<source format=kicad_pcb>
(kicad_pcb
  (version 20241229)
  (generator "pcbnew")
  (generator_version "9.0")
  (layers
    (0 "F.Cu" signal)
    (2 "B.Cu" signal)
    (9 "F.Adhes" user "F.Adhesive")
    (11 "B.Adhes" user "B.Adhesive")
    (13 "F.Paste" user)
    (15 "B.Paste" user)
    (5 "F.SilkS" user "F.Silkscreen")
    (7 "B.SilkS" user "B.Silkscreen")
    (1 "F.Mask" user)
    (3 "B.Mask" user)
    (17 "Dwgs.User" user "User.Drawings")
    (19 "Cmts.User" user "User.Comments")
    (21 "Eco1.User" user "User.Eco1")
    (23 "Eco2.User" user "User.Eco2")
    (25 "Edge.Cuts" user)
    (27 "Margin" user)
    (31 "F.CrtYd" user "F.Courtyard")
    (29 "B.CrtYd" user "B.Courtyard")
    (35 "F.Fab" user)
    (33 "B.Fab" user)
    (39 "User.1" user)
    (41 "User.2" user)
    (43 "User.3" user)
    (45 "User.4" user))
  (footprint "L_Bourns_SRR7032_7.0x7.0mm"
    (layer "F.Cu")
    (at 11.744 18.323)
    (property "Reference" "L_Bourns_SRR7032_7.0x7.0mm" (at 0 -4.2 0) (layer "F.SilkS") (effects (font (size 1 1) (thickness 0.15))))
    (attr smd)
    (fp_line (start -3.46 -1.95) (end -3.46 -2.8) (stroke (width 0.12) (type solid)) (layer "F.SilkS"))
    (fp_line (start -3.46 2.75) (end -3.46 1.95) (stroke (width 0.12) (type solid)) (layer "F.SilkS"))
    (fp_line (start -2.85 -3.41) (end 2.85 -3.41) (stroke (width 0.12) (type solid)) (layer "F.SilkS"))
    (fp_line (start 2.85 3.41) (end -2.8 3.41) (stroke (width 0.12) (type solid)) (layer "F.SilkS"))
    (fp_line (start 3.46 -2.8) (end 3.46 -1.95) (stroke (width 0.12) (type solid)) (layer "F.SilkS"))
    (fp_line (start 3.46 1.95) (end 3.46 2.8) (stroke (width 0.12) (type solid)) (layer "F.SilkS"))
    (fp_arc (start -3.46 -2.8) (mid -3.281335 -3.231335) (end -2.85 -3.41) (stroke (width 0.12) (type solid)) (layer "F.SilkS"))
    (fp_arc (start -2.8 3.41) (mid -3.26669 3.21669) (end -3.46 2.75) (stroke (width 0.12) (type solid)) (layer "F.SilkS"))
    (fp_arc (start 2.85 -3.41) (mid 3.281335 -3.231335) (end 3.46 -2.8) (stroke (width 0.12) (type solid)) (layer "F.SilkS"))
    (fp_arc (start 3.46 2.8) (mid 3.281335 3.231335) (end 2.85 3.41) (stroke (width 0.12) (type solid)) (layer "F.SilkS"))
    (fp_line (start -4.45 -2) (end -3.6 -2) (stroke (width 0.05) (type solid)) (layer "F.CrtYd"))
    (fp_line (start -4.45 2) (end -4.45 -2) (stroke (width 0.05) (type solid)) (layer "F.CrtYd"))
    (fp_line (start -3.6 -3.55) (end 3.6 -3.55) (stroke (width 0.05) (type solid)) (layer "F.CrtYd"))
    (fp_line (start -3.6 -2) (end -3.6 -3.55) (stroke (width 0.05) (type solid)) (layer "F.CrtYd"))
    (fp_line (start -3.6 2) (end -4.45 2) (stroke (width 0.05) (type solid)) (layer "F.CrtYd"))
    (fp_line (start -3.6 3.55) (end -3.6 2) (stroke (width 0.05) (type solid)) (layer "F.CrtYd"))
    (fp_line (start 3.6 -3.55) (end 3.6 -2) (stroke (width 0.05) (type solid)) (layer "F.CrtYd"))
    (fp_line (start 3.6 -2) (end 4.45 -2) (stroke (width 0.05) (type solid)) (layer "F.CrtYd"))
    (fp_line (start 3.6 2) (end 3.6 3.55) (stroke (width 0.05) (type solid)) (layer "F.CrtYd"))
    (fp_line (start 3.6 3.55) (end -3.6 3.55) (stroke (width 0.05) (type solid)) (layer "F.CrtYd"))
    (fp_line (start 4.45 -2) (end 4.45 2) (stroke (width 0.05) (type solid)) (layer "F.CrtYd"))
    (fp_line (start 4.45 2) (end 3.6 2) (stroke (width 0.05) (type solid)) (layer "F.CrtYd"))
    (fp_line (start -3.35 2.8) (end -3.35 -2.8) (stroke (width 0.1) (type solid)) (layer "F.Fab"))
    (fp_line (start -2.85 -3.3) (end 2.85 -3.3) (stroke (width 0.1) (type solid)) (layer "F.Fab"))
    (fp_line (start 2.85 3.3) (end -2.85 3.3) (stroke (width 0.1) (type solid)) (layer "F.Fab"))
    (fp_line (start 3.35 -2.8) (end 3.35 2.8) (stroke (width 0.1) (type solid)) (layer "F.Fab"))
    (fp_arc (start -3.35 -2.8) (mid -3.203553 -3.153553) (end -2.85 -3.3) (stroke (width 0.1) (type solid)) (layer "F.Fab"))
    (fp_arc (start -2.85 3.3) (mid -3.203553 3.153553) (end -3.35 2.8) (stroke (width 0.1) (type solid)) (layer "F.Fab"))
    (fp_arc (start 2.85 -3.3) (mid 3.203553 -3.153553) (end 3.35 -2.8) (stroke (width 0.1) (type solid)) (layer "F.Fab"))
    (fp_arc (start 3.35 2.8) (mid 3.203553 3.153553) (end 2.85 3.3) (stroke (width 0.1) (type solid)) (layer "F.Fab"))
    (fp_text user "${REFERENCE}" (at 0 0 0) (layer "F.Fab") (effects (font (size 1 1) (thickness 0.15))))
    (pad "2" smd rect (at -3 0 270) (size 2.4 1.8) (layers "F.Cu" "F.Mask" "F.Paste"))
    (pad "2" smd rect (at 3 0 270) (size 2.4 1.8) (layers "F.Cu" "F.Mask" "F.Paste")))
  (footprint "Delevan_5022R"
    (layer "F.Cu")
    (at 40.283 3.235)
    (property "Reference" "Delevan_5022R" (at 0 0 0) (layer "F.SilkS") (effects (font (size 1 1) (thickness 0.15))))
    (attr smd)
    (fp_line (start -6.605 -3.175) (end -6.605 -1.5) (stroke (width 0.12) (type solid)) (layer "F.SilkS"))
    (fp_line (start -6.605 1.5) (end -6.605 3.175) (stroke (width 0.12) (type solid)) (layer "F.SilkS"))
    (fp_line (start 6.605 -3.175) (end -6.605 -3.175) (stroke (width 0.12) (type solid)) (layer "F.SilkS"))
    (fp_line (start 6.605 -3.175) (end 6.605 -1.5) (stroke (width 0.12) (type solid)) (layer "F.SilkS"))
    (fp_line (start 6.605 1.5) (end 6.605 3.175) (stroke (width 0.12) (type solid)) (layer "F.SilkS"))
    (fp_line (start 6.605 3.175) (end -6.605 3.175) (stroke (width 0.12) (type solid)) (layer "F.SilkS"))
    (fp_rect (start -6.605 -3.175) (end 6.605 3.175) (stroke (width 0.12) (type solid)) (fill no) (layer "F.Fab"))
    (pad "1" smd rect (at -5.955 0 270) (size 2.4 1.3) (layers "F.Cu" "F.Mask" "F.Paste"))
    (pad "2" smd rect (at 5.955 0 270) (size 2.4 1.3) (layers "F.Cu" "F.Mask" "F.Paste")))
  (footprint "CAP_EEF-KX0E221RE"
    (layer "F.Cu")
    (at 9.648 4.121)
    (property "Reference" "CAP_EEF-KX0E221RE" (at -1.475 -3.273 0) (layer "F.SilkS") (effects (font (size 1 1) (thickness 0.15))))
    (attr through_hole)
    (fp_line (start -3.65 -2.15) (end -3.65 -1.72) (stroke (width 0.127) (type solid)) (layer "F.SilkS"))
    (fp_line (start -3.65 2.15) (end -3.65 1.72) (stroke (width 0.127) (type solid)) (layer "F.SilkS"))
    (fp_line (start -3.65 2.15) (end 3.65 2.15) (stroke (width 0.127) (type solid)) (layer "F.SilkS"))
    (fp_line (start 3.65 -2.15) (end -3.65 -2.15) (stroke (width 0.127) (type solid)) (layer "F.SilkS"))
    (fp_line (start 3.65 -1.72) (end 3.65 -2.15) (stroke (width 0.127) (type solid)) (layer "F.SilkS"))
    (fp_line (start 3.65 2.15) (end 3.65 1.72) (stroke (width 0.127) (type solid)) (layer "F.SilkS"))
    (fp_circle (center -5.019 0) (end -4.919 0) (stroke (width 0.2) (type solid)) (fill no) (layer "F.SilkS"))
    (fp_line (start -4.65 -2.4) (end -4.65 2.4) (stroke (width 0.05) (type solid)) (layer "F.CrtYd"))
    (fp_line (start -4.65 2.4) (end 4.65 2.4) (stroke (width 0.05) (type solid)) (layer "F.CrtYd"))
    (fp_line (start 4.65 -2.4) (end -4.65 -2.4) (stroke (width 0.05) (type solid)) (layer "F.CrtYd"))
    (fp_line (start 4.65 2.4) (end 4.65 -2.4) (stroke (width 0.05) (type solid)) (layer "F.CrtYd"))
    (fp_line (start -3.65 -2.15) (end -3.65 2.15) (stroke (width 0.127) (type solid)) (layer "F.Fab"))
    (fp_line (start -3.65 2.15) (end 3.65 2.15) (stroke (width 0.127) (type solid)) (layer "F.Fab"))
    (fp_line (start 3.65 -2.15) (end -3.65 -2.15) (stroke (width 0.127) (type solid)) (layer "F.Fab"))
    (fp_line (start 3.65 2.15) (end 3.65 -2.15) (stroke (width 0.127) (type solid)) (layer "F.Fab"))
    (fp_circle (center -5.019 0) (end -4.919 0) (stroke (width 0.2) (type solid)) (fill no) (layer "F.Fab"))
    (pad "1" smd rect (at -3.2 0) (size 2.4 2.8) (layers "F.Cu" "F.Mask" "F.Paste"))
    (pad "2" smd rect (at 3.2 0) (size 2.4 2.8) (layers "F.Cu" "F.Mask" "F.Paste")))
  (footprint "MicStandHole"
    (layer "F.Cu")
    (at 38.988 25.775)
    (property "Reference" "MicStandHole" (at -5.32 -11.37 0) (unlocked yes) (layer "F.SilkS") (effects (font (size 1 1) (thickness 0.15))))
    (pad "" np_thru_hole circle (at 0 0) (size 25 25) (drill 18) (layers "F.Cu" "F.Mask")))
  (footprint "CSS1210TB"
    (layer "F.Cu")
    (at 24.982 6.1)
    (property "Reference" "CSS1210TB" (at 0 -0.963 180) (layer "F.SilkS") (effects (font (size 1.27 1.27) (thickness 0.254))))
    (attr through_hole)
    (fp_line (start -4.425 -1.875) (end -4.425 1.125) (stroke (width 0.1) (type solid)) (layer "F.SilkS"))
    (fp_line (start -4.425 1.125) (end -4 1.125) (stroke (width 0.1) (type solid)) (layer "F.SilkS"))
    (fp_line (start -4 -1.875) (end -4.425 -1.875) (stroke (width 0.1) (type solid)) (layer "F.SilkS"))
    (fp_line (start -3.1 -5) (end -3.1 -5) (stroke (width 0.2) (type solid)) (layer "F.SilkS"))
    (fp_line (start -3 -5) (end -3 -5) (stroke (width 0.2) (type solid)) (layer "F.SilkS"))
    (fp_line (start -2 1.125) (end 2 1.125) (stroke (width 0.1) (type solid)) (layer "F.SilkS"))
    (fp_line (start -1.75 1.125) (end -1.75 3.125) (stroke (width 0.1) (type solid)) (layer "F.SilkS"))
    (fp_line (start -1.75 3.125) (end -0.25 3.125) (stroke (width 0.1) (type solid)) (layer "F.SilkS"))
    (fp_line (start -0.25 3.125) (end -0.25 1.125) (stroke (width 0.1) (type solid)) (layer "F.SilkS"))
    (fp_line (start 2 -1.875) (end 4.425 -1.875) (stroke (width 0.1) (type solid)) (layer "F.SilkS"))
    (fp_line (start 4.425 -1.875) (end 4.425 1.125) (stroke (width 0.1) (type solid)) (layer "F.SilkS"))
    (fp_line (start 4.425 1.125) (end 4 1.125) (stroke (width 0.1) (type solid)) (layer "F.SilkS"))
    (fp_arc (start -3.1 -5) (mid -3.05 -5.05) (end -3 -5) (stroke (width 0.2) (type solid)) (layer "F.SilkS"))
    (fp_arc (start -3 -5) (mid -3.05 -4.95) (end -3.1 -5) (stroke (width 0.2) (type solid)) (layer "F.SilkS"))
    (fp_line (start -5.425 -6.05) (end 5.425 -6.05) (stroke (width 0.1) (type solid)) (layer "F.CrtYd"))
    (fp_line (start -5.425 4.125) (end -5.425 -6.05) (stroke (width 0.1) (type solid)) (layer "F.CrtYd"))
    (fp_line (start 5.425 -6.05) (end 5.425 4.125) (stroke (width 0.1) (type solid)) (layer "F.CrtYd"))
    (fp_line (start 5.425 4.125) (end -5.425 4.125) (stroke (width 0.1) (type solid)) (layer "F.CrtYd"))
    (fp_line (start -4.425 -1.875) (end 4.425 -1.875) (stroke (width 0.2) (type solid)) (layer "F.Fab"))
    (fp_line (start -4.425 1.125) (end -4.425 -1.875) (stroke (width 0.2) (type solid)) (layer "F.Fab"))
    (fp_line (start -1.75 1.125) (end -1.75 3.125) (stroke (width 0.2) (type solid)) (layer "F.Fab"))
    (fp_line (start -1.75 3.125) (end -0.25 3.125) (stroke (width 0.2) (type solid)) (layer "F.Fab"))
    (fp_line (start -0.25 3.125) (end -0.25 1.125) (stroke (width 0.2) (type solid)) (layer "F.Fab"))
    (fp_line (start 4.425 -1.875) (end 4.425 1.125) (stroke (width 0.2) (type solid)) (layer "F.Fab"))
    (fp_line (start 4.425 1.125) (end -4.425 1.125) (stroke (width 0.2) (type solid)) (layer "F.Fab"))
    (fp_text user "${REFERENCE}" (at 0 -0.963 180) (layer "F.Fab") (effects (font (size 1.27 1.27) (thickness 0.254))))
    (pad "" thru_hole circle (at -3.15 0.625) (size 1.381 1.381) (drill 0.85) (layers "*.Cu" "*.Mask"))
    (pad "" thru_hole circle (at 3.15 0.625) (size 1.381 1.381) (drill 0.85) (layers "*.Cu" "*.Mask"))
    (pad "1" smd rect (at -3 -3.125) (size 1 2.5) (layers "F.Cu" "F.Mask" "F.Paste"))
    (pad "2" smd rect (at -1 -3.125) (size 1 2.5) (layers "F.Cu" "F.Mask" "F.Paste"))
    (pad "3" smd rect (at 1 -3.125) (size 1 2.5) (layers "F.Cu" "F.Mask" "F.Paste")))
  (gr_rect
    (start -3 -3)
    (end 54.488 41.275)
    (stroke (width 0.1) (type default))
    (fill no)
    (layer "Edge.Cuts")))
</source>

══════════════════════════════

• **ACTION ITEM**
From the records above, retype only the lines starting at the line that contains "rect (at 3.2" and ending at the line that contains "(at 24.982 6.1)", both included.

• **REPLY**
    (pad "2" smd rect (at 3.2 0) (size 2.4 2.8) (layers "F.Cu" "F.Mask" "F.Paste")))
  (footprint "MicStandHole"
    (layer "F.Cu")
    (at 38.988 25.775)
    (property "Reference" "MicStandHole" (at -5.32 -11.37 0) (unlocked yes) (layer "F.SilkS") (effects (font (size 1 1) (thickness 0.15))))
    (pad "" np_thru_hole circle (at 0 0) (size 25 25) (drill 18) (layers "F.Cu" "F.Mask")))
  (footprint "CSS1210TB"
    (layer "F.Cu")
    (at 24.982 6.1)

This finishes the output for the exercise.